▶ **ACTIVITY**:
Lines with "paths" in them are to be located in the listing below and copied.

▶ **EXERCISE DATA**:

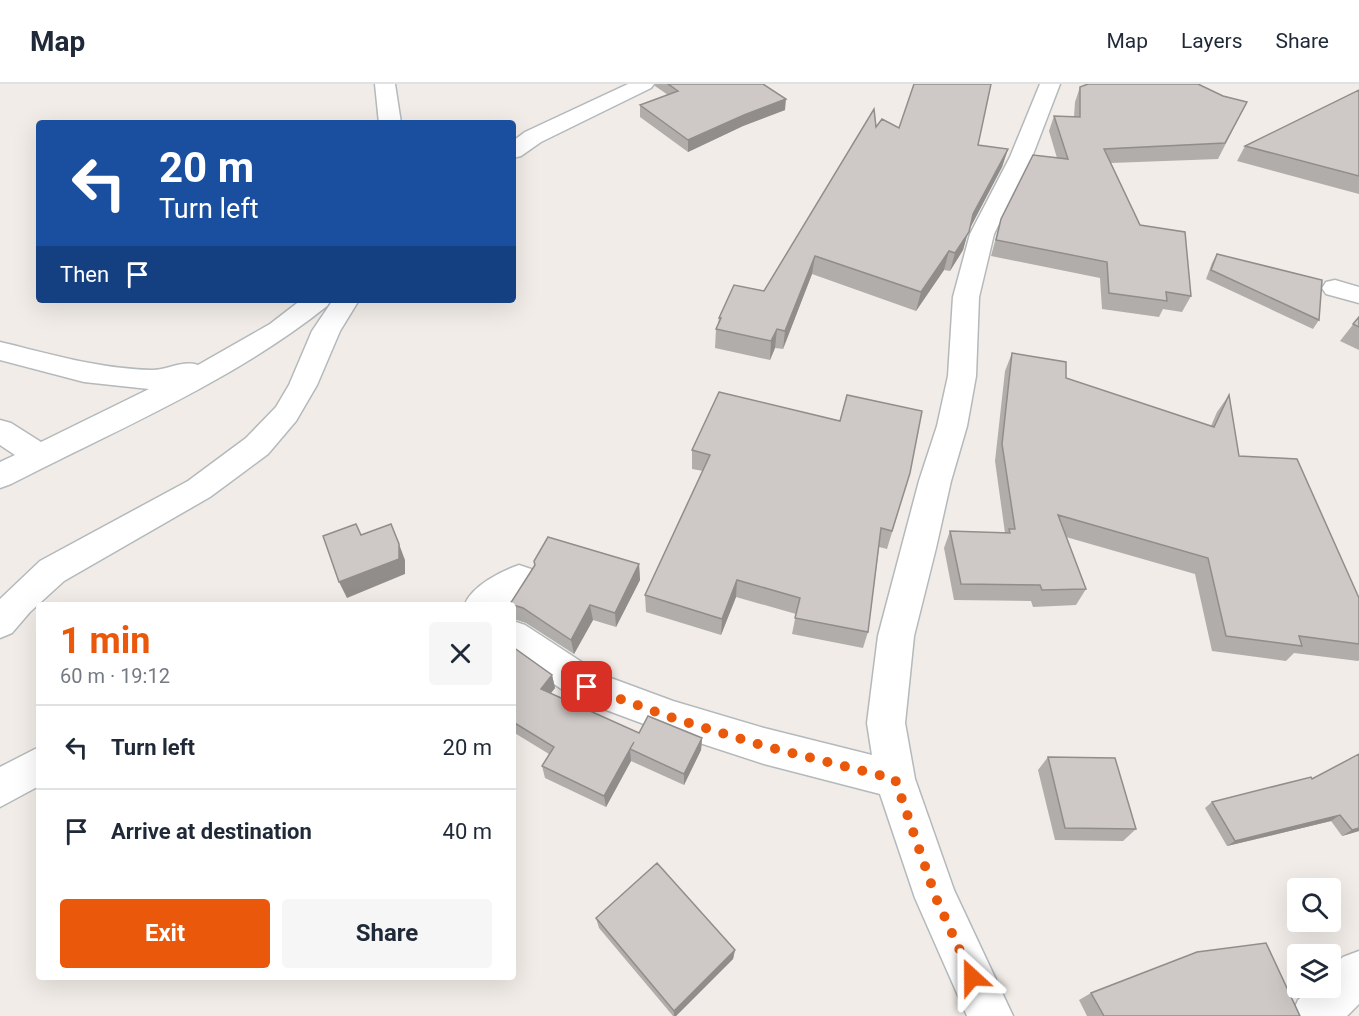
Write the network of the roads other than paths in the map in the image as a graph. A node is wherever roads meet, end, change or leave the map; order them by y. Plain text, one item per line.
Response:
1 (386, 84) edge
2 (644, 84) edge
3 (1050, 84) edge
4 (390, 120) edge
5 (516, 149) edge
6 (312, 303) edge
7 (344, 303) edge
8 (0, 351) edge
9 (221, 365) junction
10 (0, 431) edge
11 (39, 455) junction
12 (0, 476) edge
13 (519, 579) dead end
14 (485, 602) edge
15 (0, 623) edge
16 (516, 638) edge
17 (36, 767) edge
18 (895, 779) junction
19 (0, 788) edge
20 (1359, 973) edge
21 (990, 1016) edge
22 (1314, 1016) edge

1 - 4 street
2 - 5 street
3 - 18 street
6 - 9 street
7 - 15 street
8 - 9 street
9 - 11 street
10 - 11 street
11 - 12 street
13 - 14 street
16 - 18 street
17 - 19 street
18 - 21 street
20 - 22 street

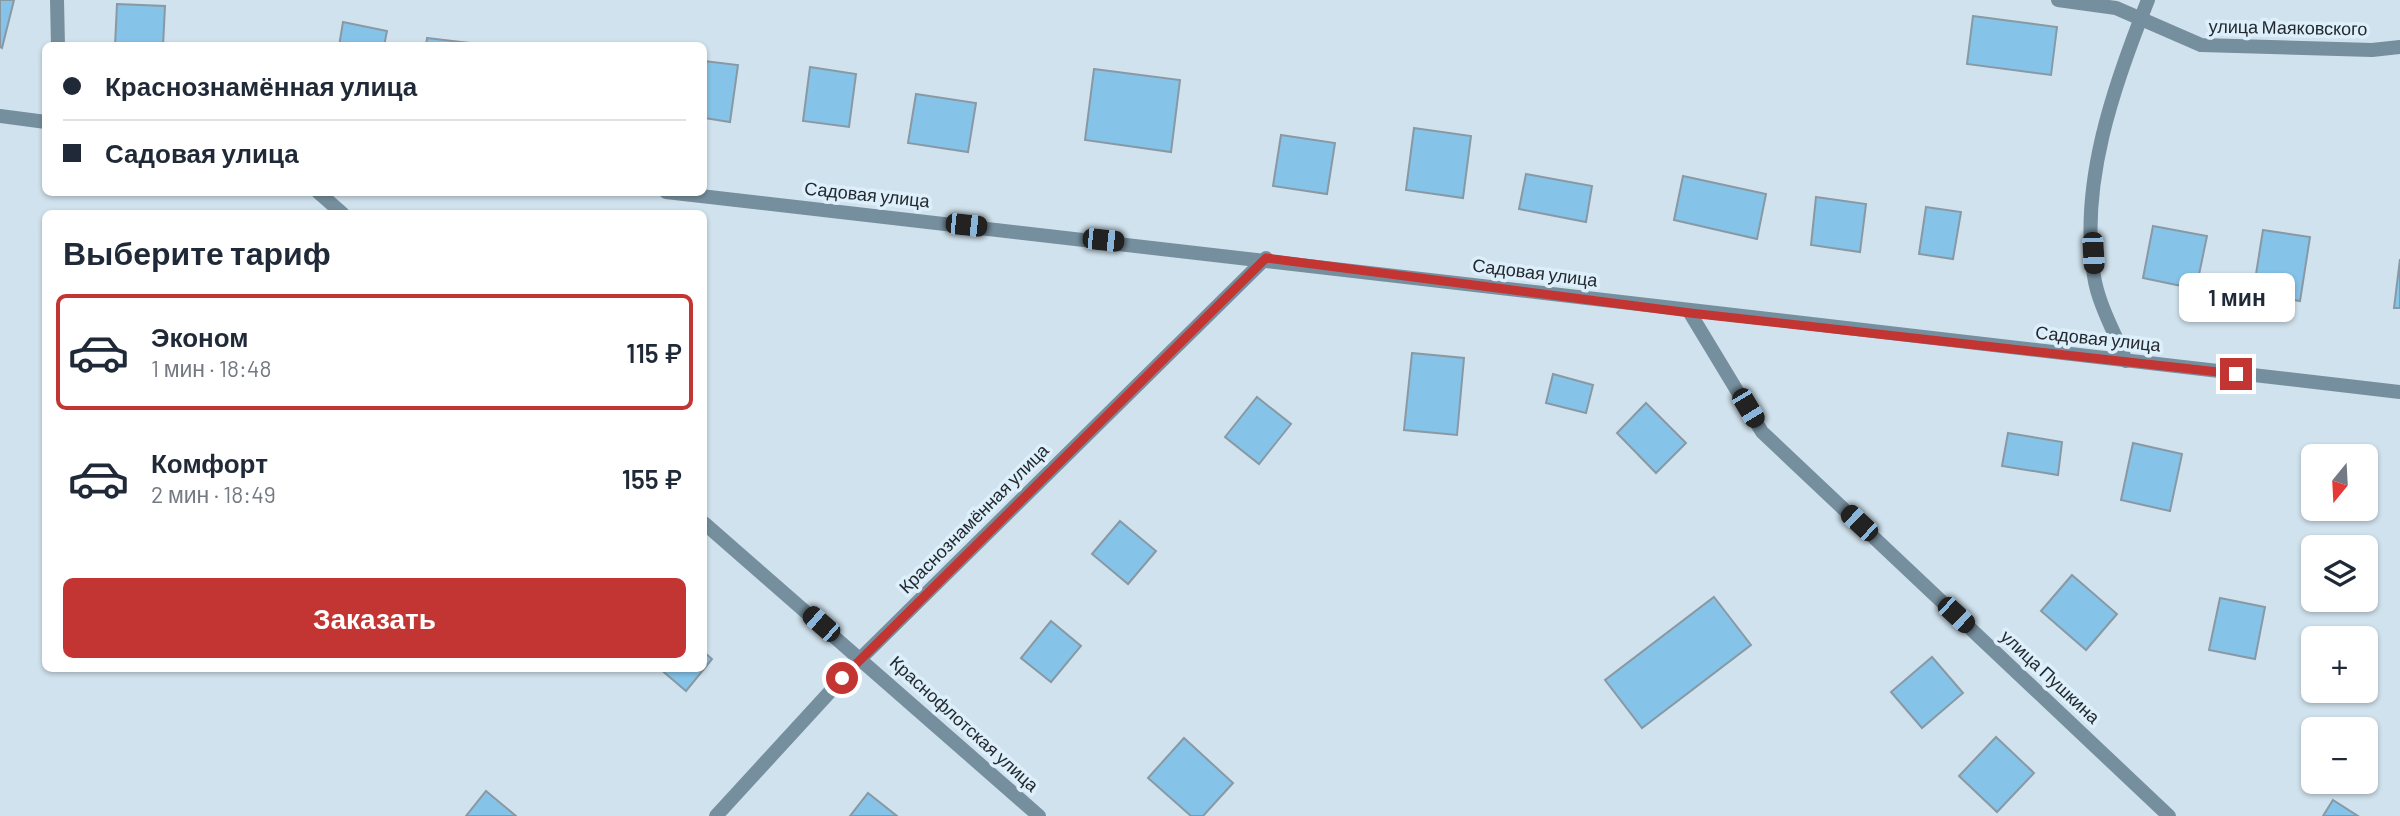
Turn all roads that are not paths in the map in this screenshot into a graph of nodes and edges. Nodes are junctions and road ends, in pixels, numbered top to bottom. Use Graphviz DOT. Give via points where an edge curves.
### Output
graph roads {
  1 [pos="57,0"];
  2 [pos="2058,0"];
  3 [pos="2148,0"];
  4 [pos="2140,19"];
  5 [pos="58,42"];
  6 [pos="2400,47"];
  7 [pos="0,116"];
  8 [pos="42,121"];
  9 [pos="323,196"];
  10 [pos="702,196"];
  11 [pos="338,210"];
  12 [pos="1266,258"];
  13 [pos="1690,313"];
  14 [pos="2126,361"];
  15 [pos="2400,392"];
  16 [pos="707,526"];
  17 [pos="860,658"];
  18 [pos="716,816"];
  19 [pos="1039,816"];
  20 [pos="2169,816"];
  1 -- 5 [label="street"];
  2 -- 4 [label="street, улица Маяковского" via="2116,8"];
  3 -- 4 [label="street"];
  4 -- 6 [label="street, улица Маяковского" via="2201,45"];
  4 -- 14 [label="street" via="2108,114 2090,205 2094,278"];
  7 -- 8 [label="street"];
  9 -- 11 [label="street"];
  10 -- 12 [label="street, Садовая улица"];
  12 -- 13 [label="street, Садовая улица"];
  12 -- 17 [label="street, Краснознамённая улица"];
  13 -- 14 [label="street, Садовая улица"];
  13 -- 20 [label="street, улица Пушкина" via="1762,432"];
  14 -- 15 [label="street, Садовая улица"];
  16 -- 17 [label="street, Краснофлотская улица"];
  17 -- 18 [label="street, Краснознамённая улица"];
  17 -- 19 [label="street, Краснофлотская улица"];
}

▶ **RESPONSE BOX**:
Write the network of the roads other than paths in the map in the image as a graph. A node is wherever roads meet, end, change or leave the map; order them by y. Plain text, one item per line.
Turn all roads that are not paths in the map in this screenshot into a graph of nodes and edges. Nodes are junctions and road ends, in pixels, numbered top to bottom. Use Graphviz DOT. Give via points where an edge curves.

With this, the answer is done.